◆ **WHAT TO DO**: Would you please output, word for word, the span of the listing below that opens on the line containing "(553, 997) none" and closes on the line containing "[75,1149,300,1167] // Automatic app backup to SD card ->"? Include both ends and nothing more.

◆ **PROVIDED RECORDS**:
################
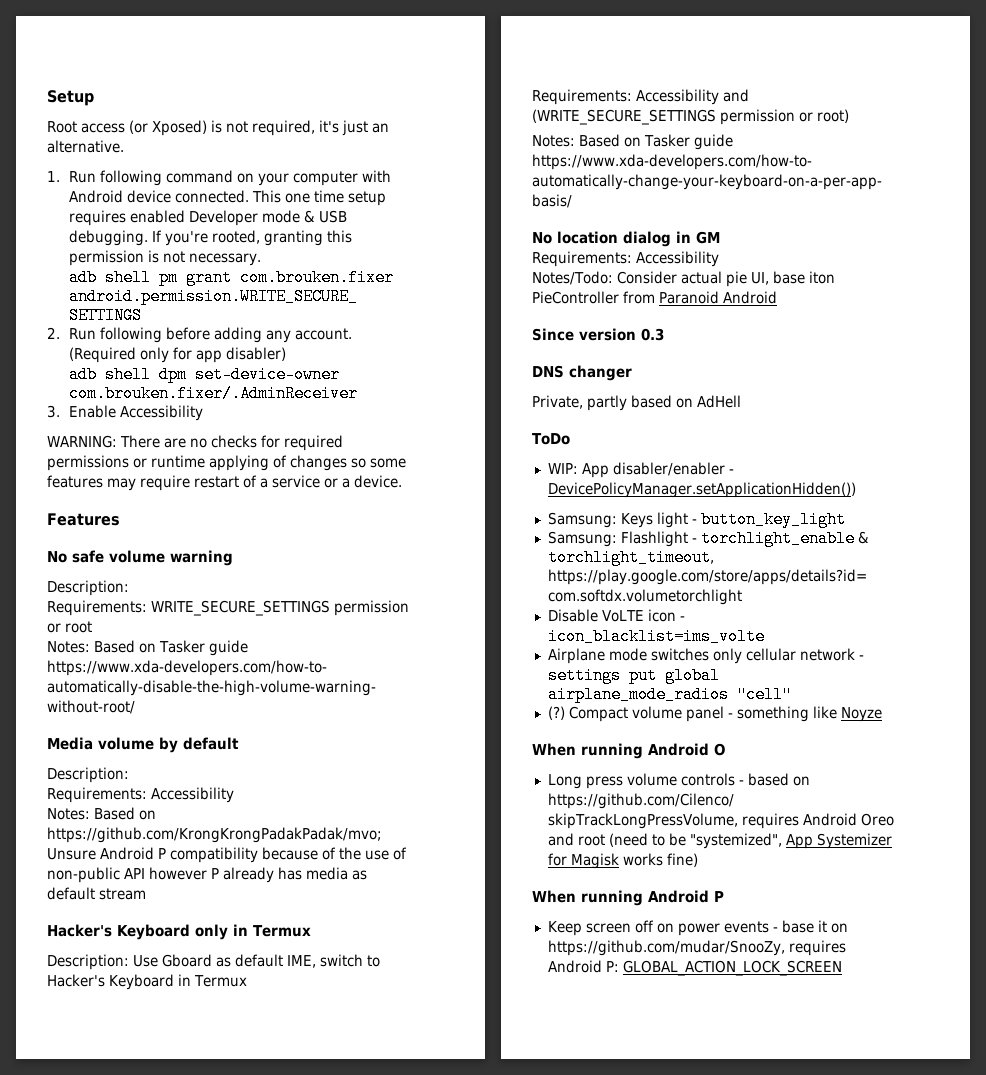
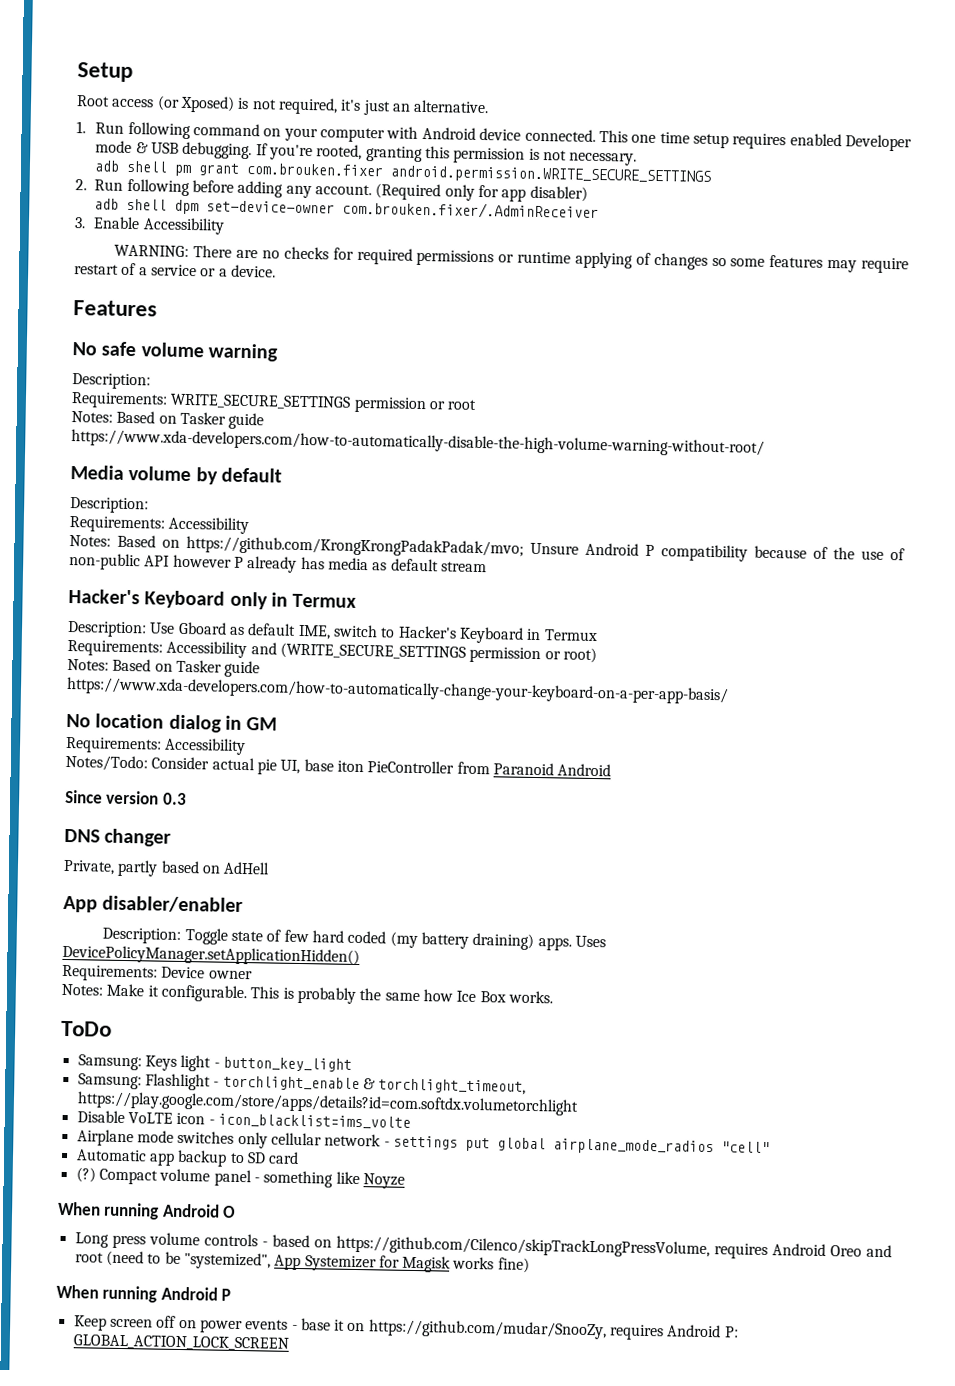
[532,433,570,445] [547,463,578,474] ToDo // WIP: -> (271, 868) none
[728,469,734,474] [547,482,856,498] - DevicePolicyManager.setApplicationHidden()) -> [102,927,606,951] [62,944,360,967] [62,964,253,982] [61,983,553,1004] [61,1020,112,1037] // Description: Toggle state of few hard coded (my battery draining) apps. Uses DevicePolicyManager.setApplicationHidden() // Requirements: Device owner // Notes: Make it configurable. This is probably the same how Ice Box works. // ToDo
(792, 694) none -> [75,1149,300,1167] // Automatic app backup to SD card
################
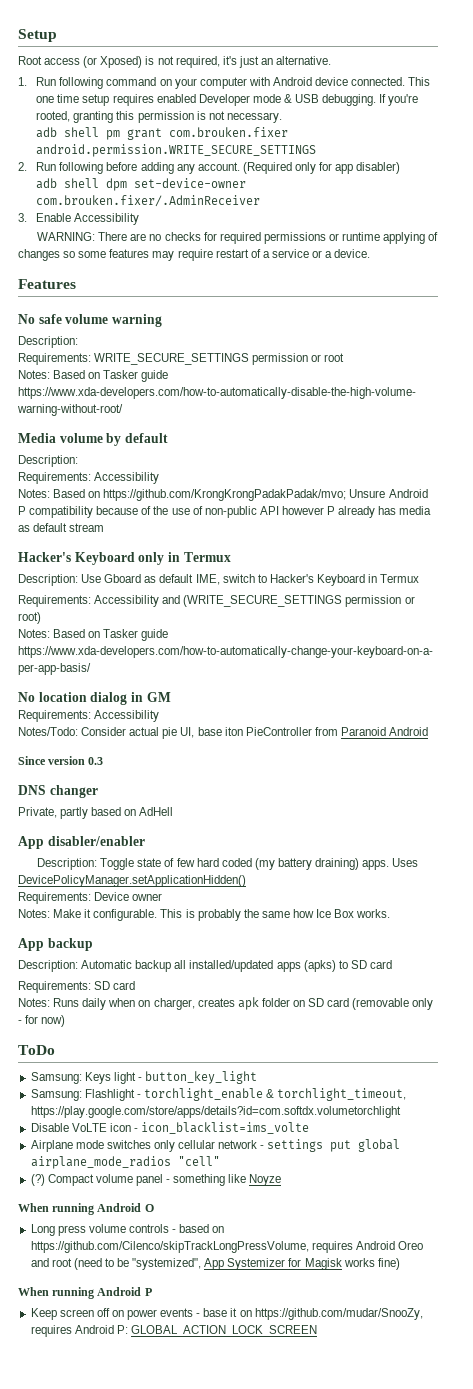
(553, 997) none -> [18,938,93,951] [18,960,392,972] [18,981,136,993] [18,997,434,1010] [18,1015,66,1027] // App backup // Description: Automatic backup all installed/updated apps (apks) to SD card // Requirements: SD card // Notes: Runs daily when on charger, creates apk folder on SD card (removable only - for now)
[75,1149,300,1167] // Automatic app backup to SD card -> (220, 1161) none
################
◆ **ANSWER BELOW**:
(553, 997) none -> [18,938,93,951] [18,960,392,972] [18,981,136,993] [18,997,434,1010] [18,1015,66,1027] // App backup // Description: Automatic backup all installed/updated apps (apks) to SD card // Requirements: SD card // Notes: Runs daily when on charger, creates apk folder on SD card (removable only - for now)
[75,1149,300,1167] // Automatic app backup to SD card -> (220, 1161) none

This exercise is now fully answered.